Water collection trough assemblies are used in the heat exchanger industry in counter flow cooling towers to collect and remove water falling from the bottom of a cooling tower fill or from a heat exchanger tube bundle.
Forced draught cooling towers require water collection trough assemblies in order to collect water falling from the fill of the cooling tower or other water cooling facility to enable the water to be recycled or disposed of in an effective way.
Collecting troughs are used in forced draught cooling towers; in cooling towers where the rain zone is eliminated to reduce pumping power; in counter-flow cooling tower fill test facilities; and in deluged evaporative heat exchangers, to collect and remove water dripping from the base of the cooling tower fills or heat exchanger tube bundles while allowing it to pass vertically through them.
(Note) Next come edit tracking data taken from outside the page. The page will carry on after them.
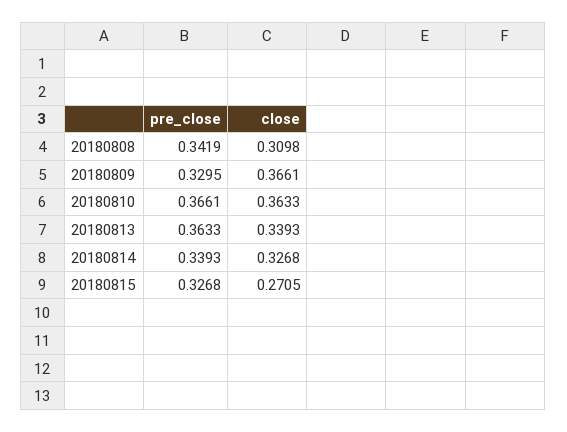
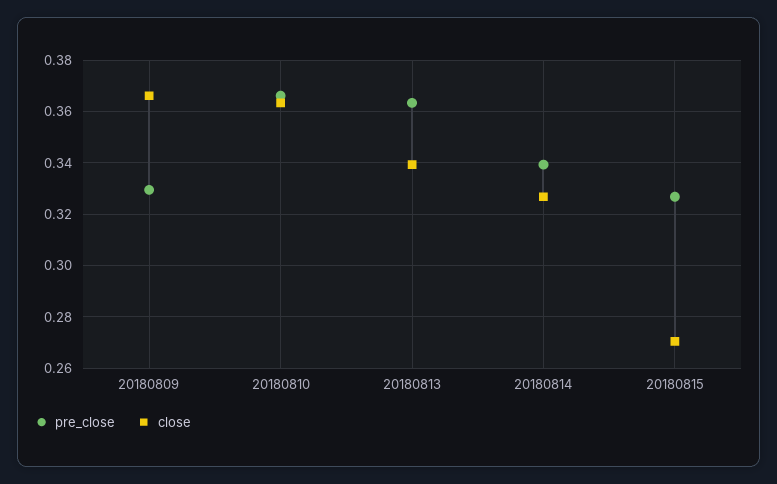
  {
    "pre_close": {
-     "20180808": 0.3419,
      "20180809": 0.3295,
      "20180810": 0.3661,
      "20180813": 0.3633,
      "20180814": 0.3393,
      "20180815": 0.3268
    },
    "close": {
-     "20180808": 0.3098,
      "20180809": 0.3661,
      "20180810": 0.3633,
      "20180813": 0.3393,
      "20180814": 0.3268,
      "20180815": 0.2705
    }
  }

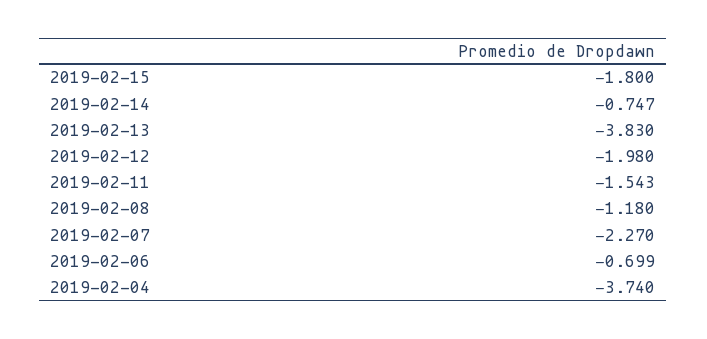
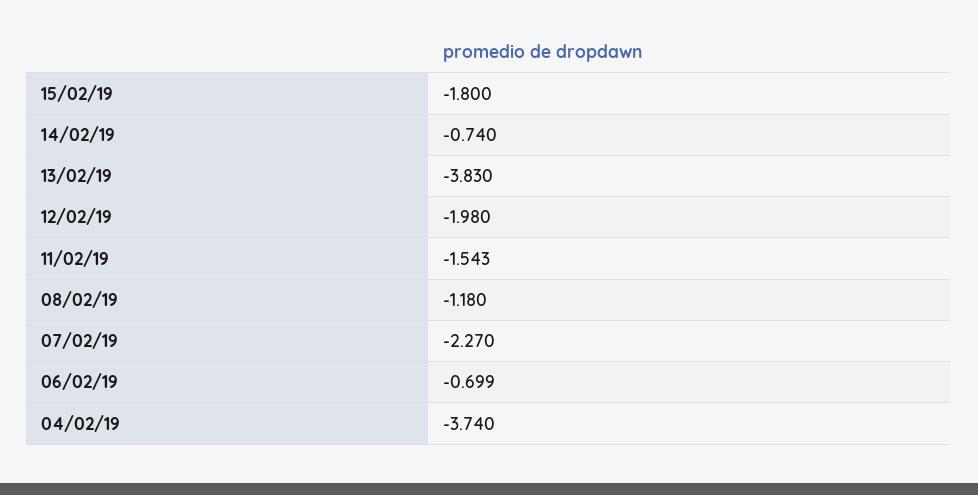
  {
    "2019-02-15": -1.8,
-   "2019-02-14": -0.747,
+   "2019-02-14": -0.74,
    "2019-02-13": -3.83,
    "2019-02-12": -1.98,
    "2019-02-11": -1.543,
    "2019-02-08": -1.18,
    "2019-02-07": -2.27,
    "2019-02-06": -0.699,
    "2019-02-04": -3.74
  }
Effective recovery of the water also reduces damage to, and maintenance of, fans and drives which create air flow through a heat exchange facility.
Inefficient recovery of water can also result in increased power consumption and water spillage, which has a negative environmental impact due to the contaminants in the water.
Numerous different water collection assemblies have been developed some of which have fairly complicated geometries. Some of them unduly increase the pressure drop of air flowing upwards and thereby increase power consumed by one or more fans inducing the flow of air.
Some water collection assemblies have multiple parallel troughs extending in one direction beneath the fill of a cooling tower or tube bundle with an upwardly inclined capture plate having its lower edge arranged to feed water falling onto the capture plate into an associated trough. The troughs and capture plates are arranged to extend over substantially the entire area beneath the fill or tube bundle, as the case may be, so that all water that drips from the fill or tube bundle falls onto a capture plate or directly into a trough. U.S. Pat. No. 4,521,350 describes such an arrangement.
The difficulty with this arrangement is that water drops falling on the capture plate tend to splash and at least a part of the resultant spray can find its way between the troughs thereby failing to be caught by the trough and capture plate assembly. This has led, in at least some instances, to a second layer of collection troughs and capture plates being located beneath a first one.
Measurements done on an existing collection trough assembly comprising two layers of troughs installed in a cooling tower fill test facility have shown that about 10% of the water passes through the first layer of troughs.
In dephlegmators of the type used in steam condensation installations operated in a wet, evaporatively cooled mode, collection trough assemblies may be provided beneath tube bundles in order to collect run-off water and enable recycling of excess deluge water.
There is a need for a water collection trough assembly that alleviates some of the problems mentioned above, at least to some extent.